- [Tasks to carry out]:
- a) Repeat the part of the blog post from "The 10 biggest" to "read about each.".
- b) Answer these questions about the blog post:
(i) About how many posts has the blog put up in its first 10 months?
(ii) Who wrote the essay on Popular Culture?
(iii) How many years before the post did the United States declare non-citizen Indians to be citizens?

Today completes 10 months of NewMexiKen — some 2,642 posts.

Occasionally I think, “Do I really want to spend all my time doing this?”

Today at least, the answer is, “No.”

The 10 biggest changes in pop culture

American Heritage is celebrating its 50th anniversary this year and publishing a series called “50/50” to commemorate it. The series consists of five essays by prominent historians and cultural commentators, each picking ten leading developments in American life during the past 50 years. So far, two of the essays have been published.

The first essay was on Politics. The second is on Popular Culture. It was written by historian and critic Allen Barra, who names 11 “artists and writers who either were at the forefront of change or best symbolized it.” See the essay to read about each.

James Dean
Miles Davis
Raymond Chandler
Pauline Kael
Buddy Holly
Andy Warhol
Frank Sinatra
Ernie Kovacs
Norman Mailer
Francis Ford Coppola
Malcolm X

Indian Citizenship Act of 1924

Eighty years ago today the United States declared: “That all non citizen Indians born within the territorial limits of the United States be, and they are hereby, declared to be citizens of the United States.”

- [Stored data]:

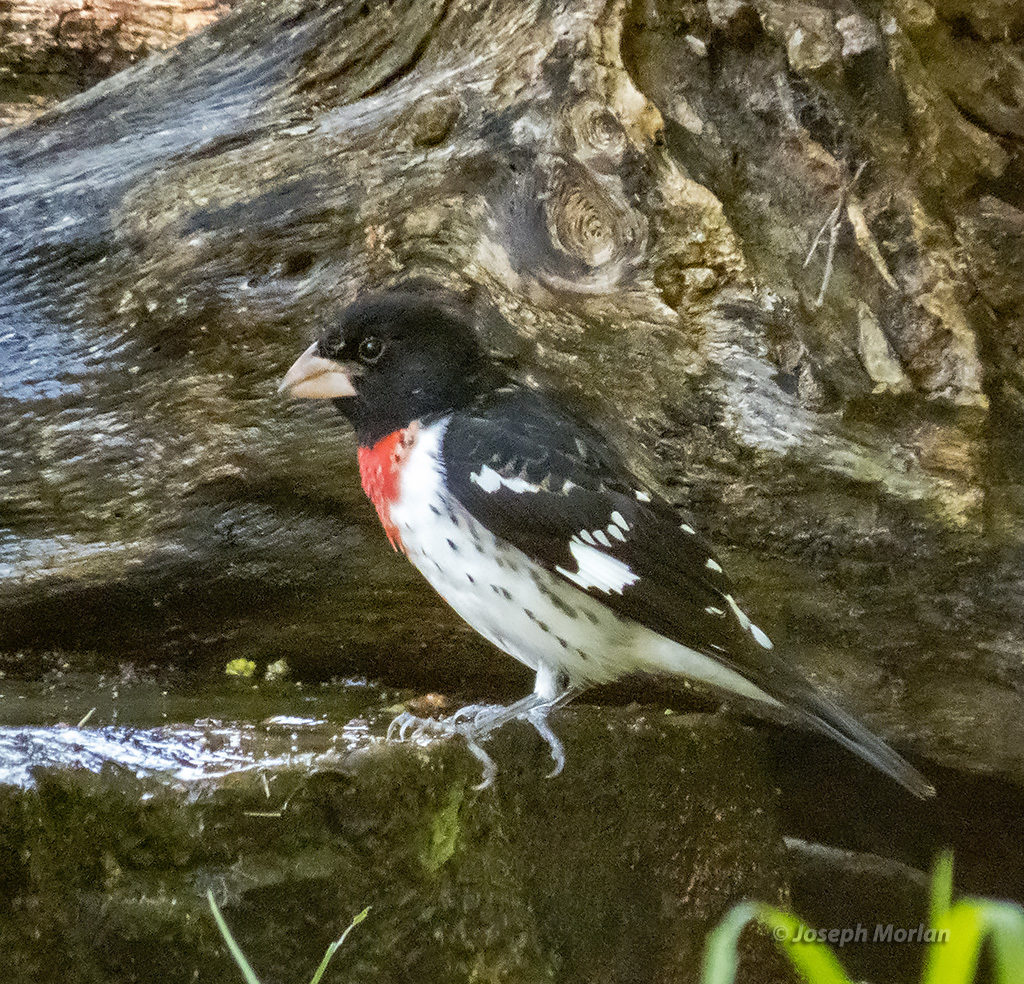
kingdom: Animalia
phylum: Chordata
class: Aves
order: Passeriformes
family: Cardinalidae
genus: Pheucticus
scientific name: Pheucticus ludovicianus
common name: Rose-breasted grosbeak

- [Task-by-task results]:
- a)
The 10 biggest changes in pop culture

American Heritage is celebrating its 50th anniversary this year and publishing a series called “50/50” to commemorate it. The series consists of five essays by prominent historians and cultural commentators, each picking ten leading developments in American life during the past 50 years. So far, two of the essays have been published.

The first essay was on Politics. The second is on Popular Culture. It was written by historian and critic Allen Barra, who names 11 “artists and writers who either were at the forefront of change or best symbolized it.” See the essay to read about each.

- b)
(i) Some 2,642 posts.
(ii) Allen Barra.
(iii) Eighty years.